田口ランディ『時の川』〜原爆落ちて山河あり


 小説の登場人物が口にした言葉を、その足下にぽとりと落してみせる。
 さすが、というほかない。原爆をテーマにしたランディさんの小説『被爆のマリア』にある『時の川』という短編の話。


 その場面の登場人物は二人。被爆経験者で、修学旅行にやってくる学生たちにその体験を語っているミツコと、悲惨な体験を見ず知らずの人たちの前で勇敢に語ってみせるミツコに強い生命力を感じて圧倒される、修学旅行生のタカオ。彼は生まれつき体が虚弱で、クラスでもいじめられている。


 冒頭で紹介した部分は、タカオたちへの話を終えて、平和資料館から出てきたミツコと、気分が悪くなってベンチで寝ていたタカオが言葉を交わしはじめる場面に登場する。「原爆で死なないって、すごいです。選ばれた強い人だと思います」と話すタカオに、それを否定するミツコ。彼女は話しつづけながら「あの日」のことを思い出し、その延長線上で、タカオにいきおいこう語ってしまう。

「人が暮らしている真上にあんなものを落すわけだから、そこにいる人間は殺してもいいということです。おまえたちは無用だ。死んでいい存在だ。そういうことです。庭にまく殺虫剤のようなもの。それが原爆でしょ」
 資料館で見た真っ黒い原爆雲が蘇る。
「でも、そんなことは誰かに決められることではありませんから。だから、私は、なにがあろうと、人間として生きてきたんです」
 しかし、その言葉はどうしたわけかミツコを裏切って、ぽとりと足下に落ちたのだ。唖然として、ミツコは足下を見つめた。地面にはたくさんの蟻が列をなしている。つられるようにタカオを足下を見た。なにかが落ちた。それが見えた気がした。
 蟻がエサを運んでいる。タカオともミツコとも、まったく無関係に、人間の存在すら知らずに地面を這いつくばって行き来している虫。(後略)

 
 ミツコを裏切ってぽとりと落ちた言葉とは、戦中と戦後世代との隔絶かもしれないし、勢いあまって自分の人生を「正義」にすり替えてしまったことへのミツコの後悔かもしれない。あるいは、もっと単純に伝わりようのない言葉の比喩かもしれない。
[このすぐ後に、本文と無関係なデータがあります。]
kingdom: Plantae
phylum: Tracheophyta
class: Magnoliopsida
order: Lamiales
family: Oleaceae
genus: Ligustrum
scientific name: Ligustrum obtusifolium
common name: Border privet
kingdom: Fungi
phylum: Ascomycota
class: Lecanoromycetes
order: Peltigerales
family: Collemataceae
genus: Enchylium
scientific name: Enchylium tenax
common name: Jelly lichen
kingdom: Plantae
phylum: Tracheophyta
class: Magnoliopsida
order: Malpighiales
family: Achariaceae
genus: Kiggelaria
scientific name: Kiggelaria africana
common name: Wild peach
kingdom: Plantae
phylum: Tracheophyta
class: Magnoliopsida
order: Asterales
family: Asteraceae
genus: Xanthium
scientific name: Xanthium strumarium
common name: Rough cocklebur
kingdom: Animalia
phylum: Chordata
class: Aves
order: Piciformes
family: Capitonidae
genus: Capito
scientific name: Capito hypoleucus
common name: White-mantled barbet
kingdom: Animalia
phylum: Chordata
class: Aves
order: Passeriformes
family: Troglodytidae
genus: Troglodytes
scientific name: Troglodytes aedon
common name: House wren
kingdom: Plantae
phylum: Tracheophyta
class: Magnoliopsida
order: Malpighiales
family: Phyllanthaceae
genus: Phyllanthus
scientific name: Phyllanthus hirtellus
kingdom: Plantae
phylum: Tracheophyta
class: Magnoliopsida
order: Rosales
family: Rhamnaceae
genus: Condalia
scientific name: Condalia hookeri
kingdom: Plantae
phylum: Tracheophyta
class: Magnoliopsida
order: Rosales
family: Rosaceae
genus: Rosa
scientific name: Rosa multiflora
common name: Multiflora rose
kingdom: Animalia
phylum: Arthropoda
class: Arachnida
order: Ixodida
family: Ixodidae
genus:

 さらにその場面に、列をなす蟻を挿入した上で、「人間の存在すら知らずに地面を這いつくばって行き来している虫」と加筆する。それは「正義」と相対するものとしての「時間」や「生命」の比喩だろう。


 作者は、さらにその後で原爆投下地を今も流れる元安川を登場させて、ミツコに被爆語り部を辞める決心をさせる。その川の流れは、世代間の隔絶や「正義と悪」といった価値観、あるいは時代をも移ろわせる一方で、変わっているのに変わらないものとしても描かれている。